» Task brief
Each and every line below goes into your answer unchanged, but leave out the images.

» Data
:::

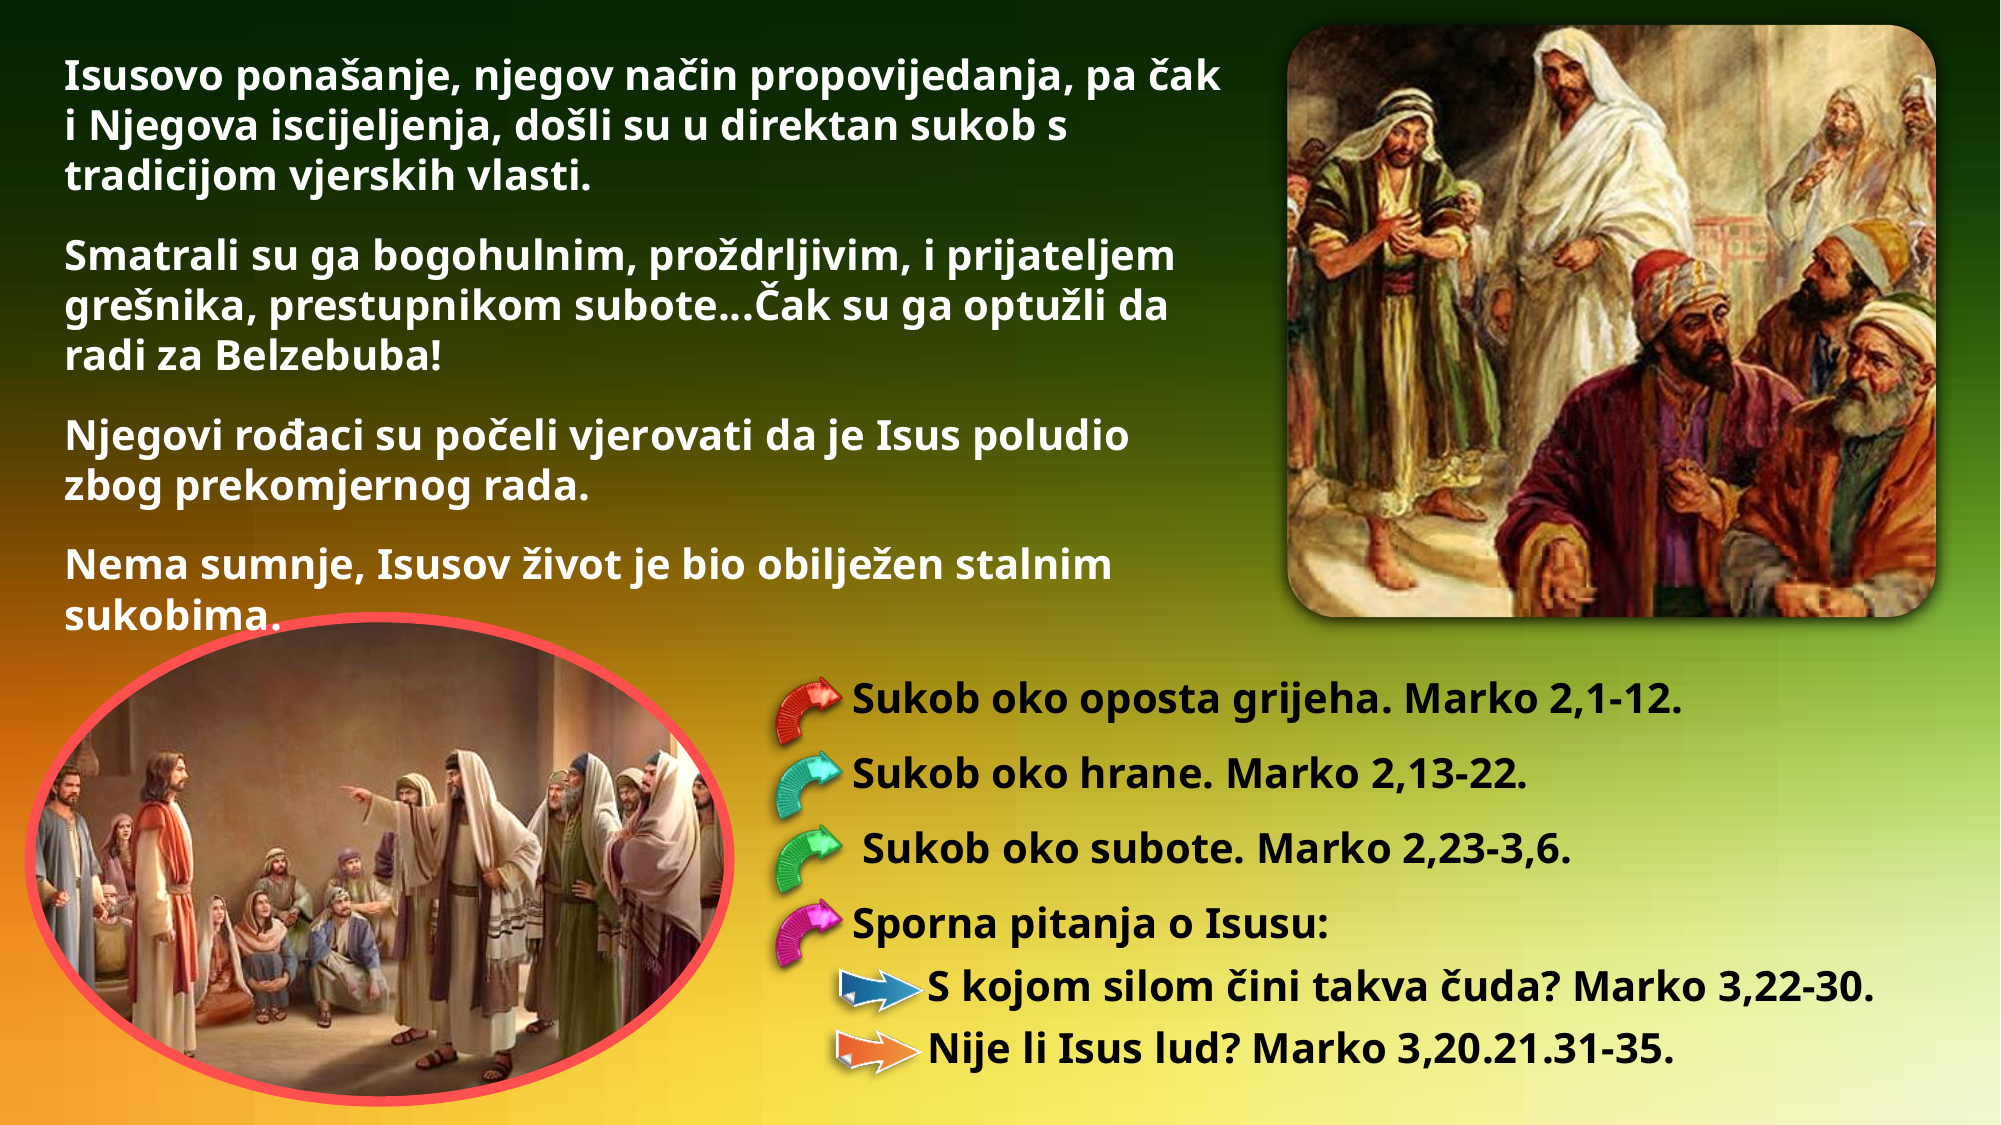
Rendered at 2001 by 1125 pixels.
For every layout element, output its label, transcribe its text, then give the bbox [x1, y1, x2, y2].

text_box Njegovi rođaci su počeli vjerovati da je Isus poludio zbog prekomjernog rada. [50, 401, 1240, 517]
picture [0, 0, 2001, 1125]
text_box Nema sumnje, Isusov život je bio obilježen stalnim sukobima. [50, 530, 1240, 646]
text_box Isusovo ponašanje, njegov način propovijedanja, pa čak i Njegova iscijeljenja, došli su u direktan sukob s tradicijom vjerskih vlasti. [50, 41, 1240, 206]
text_box Smatrali su ga bogohulnim, proždrljivim, i prijateljem grešnika, prestupnikom subote...Čak su ga optužli da radi za Belzebuba! [50, 221, 1240, 386]
text_box Sukob oko oposta grijeha. Marko 2,1-12. Sukob oko hrane. Marko 2,13-22. Sukob oko subote. Marko 2,23-3,6. Sporna pitanja o Isusu: S kojom silom čini takva čuda? Marko 3,22-30. Nije li Isus lud? Marko 3,20.21.31-35. [837, 664, 1997, 1080]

:::

» Response
Rendered at 2001 by 1125 pixels.
For every layout element, output its label, transcribe its text, then give the bbox [x1, y1, x2, y2].

text_box Njegovi rođaci su počeli vjerovati da je Isus poludio zbog prekomjernog rada. [50, 401, 1240, 517]
picture [0, 0, 2001, 1125]
text_box Nema sumnje, Isusov život je bio obilježen stalnim sukobima. [50, 530, 1240, 646]
text_box Isusovo ponašanje, njegov način propovijedanja, pa čak i Njegova iscijeljenja, došli su u direktan sukob s tradicijom vjerskih vlasti. [50, 41, 1240, 206]
text_box Smatrali su ga bogohulnim, proždrljivim, i prijateljem grešnika, prestupnikom subote...Čak su ga optužli da radi za Belzebuba! [50, 221, 1240, 386]
text_box Sukob oko oposta grijeha. Marko 2,1-12. Sukob oko hrane. Marko 2,13-22. Sukob oko subote. Marko 2,23-3,6. Sporna pitanja o Isusu: S kojom silom čini takva čuda? Marko 3,22-30. Nije li Isus lud? Marko 3,20.21.31-35. [837, 664, 1997, 1080]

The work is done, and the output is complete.